Italy: Industry calls for lower energy costs

Rome: Italy’s industry needs an urgent plan from the government to help reduce the high energy costs, which are higher than in other European countries, the president of the Italian business lobby, Confindustria, said on Tuesday.
“Our companies continue to incur energy costs that are more than 35% higher than the European average, and even 80% compared to some major industrialized European nations,” Emanuele Orsini said at Confindustria’s annual meeting.
High energy costs are weighing on Italy’s competitiveness, Orsini added.
Major economies in Western Europe – Germany, France, the Netherlands, Spain, and Italy, have seen a surge in energy costs over the past three years. Economies in eastern and southeastern Europe suffered even more as energy prices have been higher than in Western Europe in recent months.
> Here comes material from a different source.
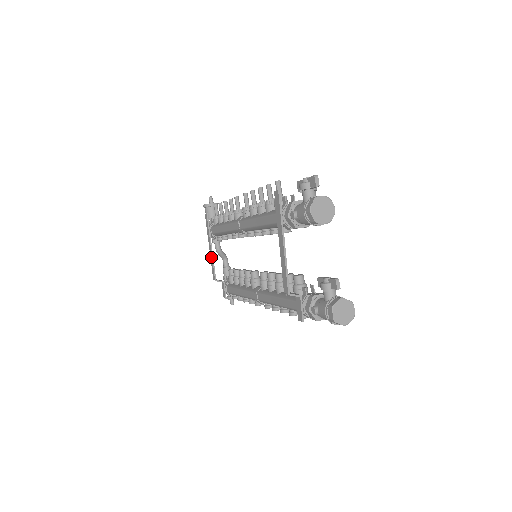
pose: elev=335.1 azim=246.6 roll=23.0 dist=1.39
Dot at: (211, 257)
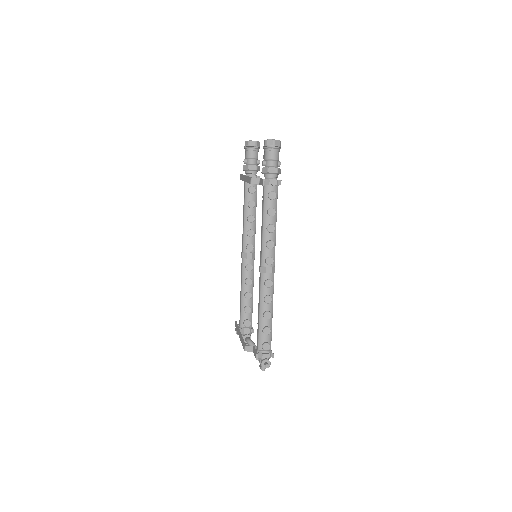
Dot at: (241, 338)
European competitiveness has been eroded in recent years by volatile and high energy prices, which are up to five times higher than those in the United States and China. The new tariffs from the U.S. are also hitting major European industries. Some European facilities face an existential threat after years of trying to cope with the high energy costs.
The Italian business is calling on the government to decouple the price of gas from the way electricity prices are calculated and for a return to nuclear power generation.
Earlier this year, the Italian government approved a proposal to begin drafting a series of laws that would ultimately lead to a return to nuclear power generation after more than four decades.
Italy halted nuclear reactors after a referendum in 1987, following the Chernobyl disaster a year earlier. In 2011, Italians again rejected the use of nuclear power in yet another referendum.
But Italy’s current government, led by Giorgia Meloni, said last year that it plans to adopt legislation to return to nuclear power with the latest generation of SMRs, as part of efforts to decarbonize industry.